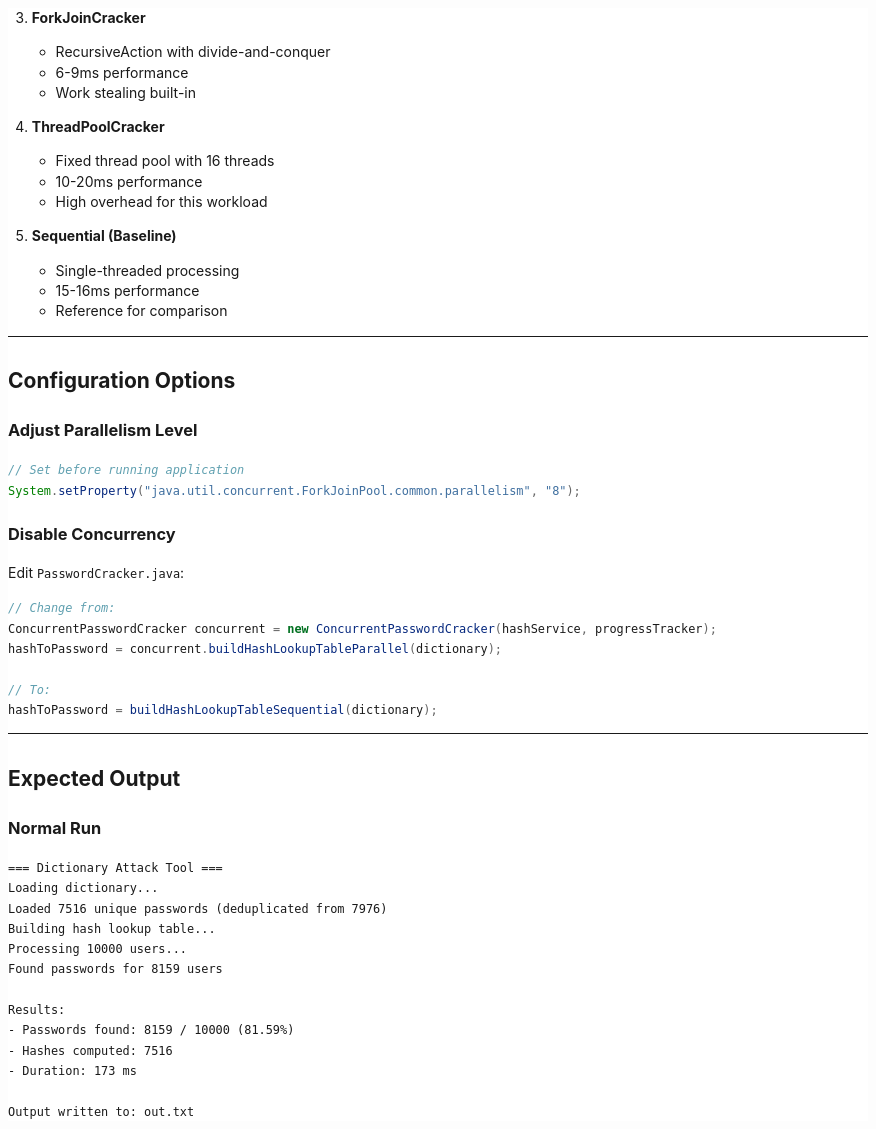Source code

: 3. **ForkJoinCracker**
   - RecursiveAction with divide-and-conquer
   - 6-9ms performance
   - Work stealing built-in

4. **ThreadPoolCracker**
   - Fixed thread pool with 16 threads
   - 10-20ms performance
   - High overhead for this workload

5. **Sequential (Baseline)**
   - Single-threaded processing
   - 15-16ms performance
   - Reference for comparison

---

## Configuration Options

### Adjust Parallelism Level
```java
// Set before running application
System.setProperty("java.util.concurrent.ForkJoinPool.common.parallelism", "8");
```

### Disable Concurrency
Edit `PasswordCracker.java`:
```java
// Change from:
ConcurrentPasswordCracker concurrent = new ConcurrentPasswordCracker(hashService, progressTracker);
hashToPassword = concurrent.buildHashLookupTableParallel(dictionary);

// To:
hashToPassword = buildHashLookupTableSequential(dictionary);
```

---

## Expected Output

### Normal Run
```
=== Dictionary Attack Tool ===
Loading dictionary...
Loaded 7516 unique passwords (deduplicated from 7976)
Building hash lookup table...
Processing 10000 users...
Found passwords for 8159 users

Results:
- Passwords found: 8159 / 10000 (81.59%)
- Hashes computed: 7516
- Duration: 173 ms

Output written to: out.txt
```
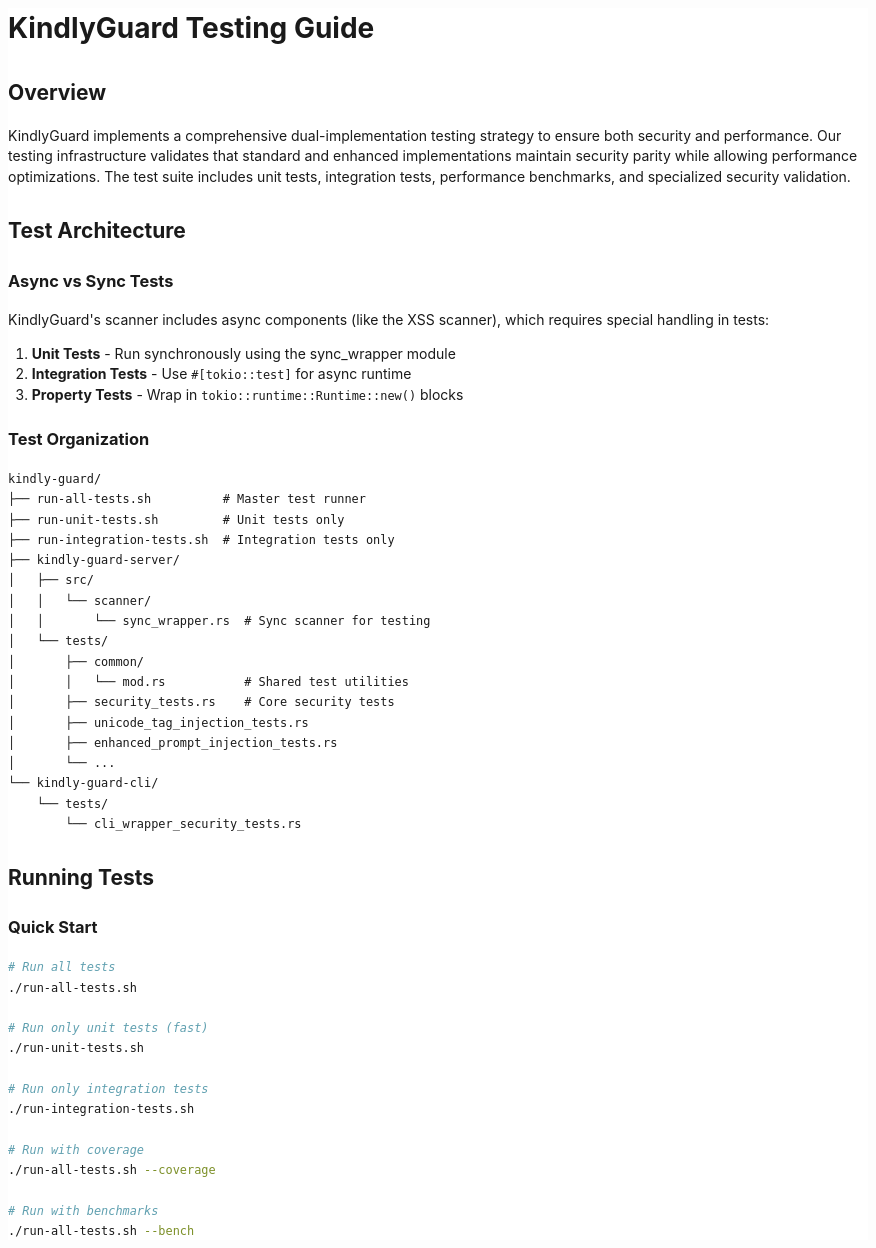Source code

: # KindlyGuard Testing Guide

## Overview

KindlyGuard implements a comprehensive dual-implementation testing strategy to ensure both security and performance. Our testing infrastructure validates that standard and enhanced implementations maintain security parity while allowing performance optimizations. The test suite includes unit tests, integration tests, performance benchmarks, and specialized security validation.

## Test Architecture

### Async vs Sync Tests

KindlyGuard's scanner includes async components (like the XSS scanner), which requires special handling in tests:

1. **Unit Tests** - Run synchronously using the sync_wrapper module
2. **Integration Tests** - Use `#[tokio::test]` for async runtime
3. **Property Tests** - Wrap in `tokio::runtime::Runtime::new()` blocks

### Test Organization

```
kindly-guard/
├── run-all-tests.sh          # Master test runner
├── run-unit-tests.sh         # Unit tests only
├── run-integration-tests.sh  # Integration tests only
├── kindly-guard-server/
│   ├── src/
│   │   └── scanner/
│   │       └── sync_wrapper.rs  # Sync scanner for testing
│   └── tests/
│       ├── common/
│       │   └── mod.rs           # Shared test utilities
│       ├── security_tests.rs    # Core security tests
│       ├── unicode_tag_injection_tests.rs
│       ├── enhanced_prompt_injection_tests.rs
│       └── ...
└── kindly-guard-cli/
    └── tests/
        └── cli_wrapper_security_tests.rs
```

## Running Tests

### Quick Start

```bash
# Run all tests
./run-all-tests.sh

# Run only unit tests (fast)
./run-unit-tests.sh

# Run only integration tests
./run-integration-tests.sh

# Run with coverage
./run-all-tests.sh --coverage

# Run with benchmarks
./run-all-tests.sh --bench
```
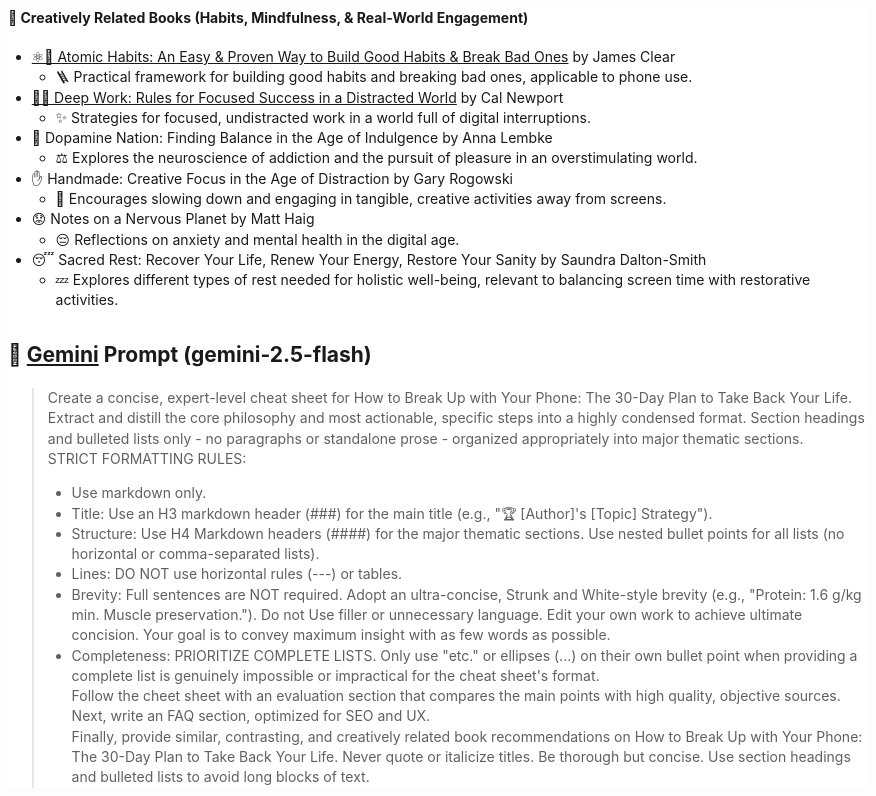 #### 🎨 Creatively Related Books (Habits, Mindfulness, & Real-World Engagement)  
* [⚛️🔄 Atomic Habits: An Easy & Proven Way to Build Good Habits & Break Bad Ones](./atomic-habits.md) by James Clear  
    * 🪜 Practical framework for building good habits and breaking bad ones, applicable to phone use.  
* [🤿💼 Deep Work: Rules for Focused Success in a Distracted World](./deep-work.md) by Cal Newport  
    * ✨ Strategies for focused, undistracted work in a world full of digital interruptions.  
* 💊 Dopamine Nation: Finding Balance in the Age of Indulgence by Anna Lembke  
    * ⚖️ Explores the neuroscience of addiction and the pursuit of pleasure in an overstimulating world.  
* ✋ Handmade: Creative Focus in the Age of Distraction by Gary Rogowski  
    * 🧶 Encourages slowing down and engaging in tangible, creative activities away from screens.  
* 😟 Notes on a Nervous Planet by Matt Haig  
    * 😔 Reflections on anxiety and mental health in the digital age.  
* 😴 Sacred Rest: Recover Your Life, Renew Your Energy, Restore Your Sanity by Saundra Dalton-Smith  
    * 💤 Explores different types of rest needed for holistic well-being, relevant to balancing screen time with restorative activities.  
  
## 💬 [Gemini](https://gemini.google.com) Prompt (gemini-2.5-flash)  
> Create a concise, expert-level cheat sheet for How to Break Up with Your Phone: The 30-Day Plan to Take Back Your Life.  
Extract and distill the core philosophy and most actionable, specific steps into a highly condensed format. Section headings and bulleted lists only - no paragraphs or standalone prose - organized appropriately into major thematic sections.  
STRICT FORMATTING RULES:  
> - Use markdown only.  
> - Title: Use an H3 markdown header (###) for the main title (e.g., "🏆 [Author]'s [Topic] Strategy").  
> - Structure: Use H4 Markdown headers (####) for the major thematic sections. Use nested bullet points for all lists (no horizontal or comma-separated lists).  
> - Lines: DO NOT use horizontal rules (---) or tables.  
> - Brevity: Full sentences are NOT required. Adopt an ultra-concise, Strunk and White-style brevity (e.g., "Protein: 1.6 g/kg min. Muscle preservation."). Do not Use filler or unnecessary language. Edit your own work to achieve ultimate concision. Your goal is to convey maximum insight with as few words as possible.  
> - Completeness: PRIORITIZE COMPLETE LISTS. Only use "etc." or ellipses (...) on their own bullet point when providing a complete list is genuinely impossible or impractical for the cheat sheet's format.  
> Follow the cheet sheet with an evaluation section that compares the main points with high quality, objective sources.  
> Next, write an FAQ section, optimized for SEO and UX.  
> Finally, provide similar, contrasting, and creatively related book recommendations on How to Break Up with Your Phone: The 30-Day Plan to Take Back Your Life. Never quote or italicize titles. Be thorough but concise. Use section headings and bulleted lists to avoid long blocks of text.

***

## [Exercise aim]
Reproduce the data above line for line, from its first line through the line containing "5. **Sequential (Baseline)**", both ends included, with the pictures omitted and nothing more.

## [Result for this task]
Source code

: 3. **ForkJoinCracker**
   - RecursiveAction with divide-and-conquer
   - 6-9ms performance
   - Work stealing built-in

4. **ThreadPoolCracker**
   - Fixed thread pool with 16 threads
   - 10-20ms performance
   - High overhead for this workload

5. **Sequential (Baseline)**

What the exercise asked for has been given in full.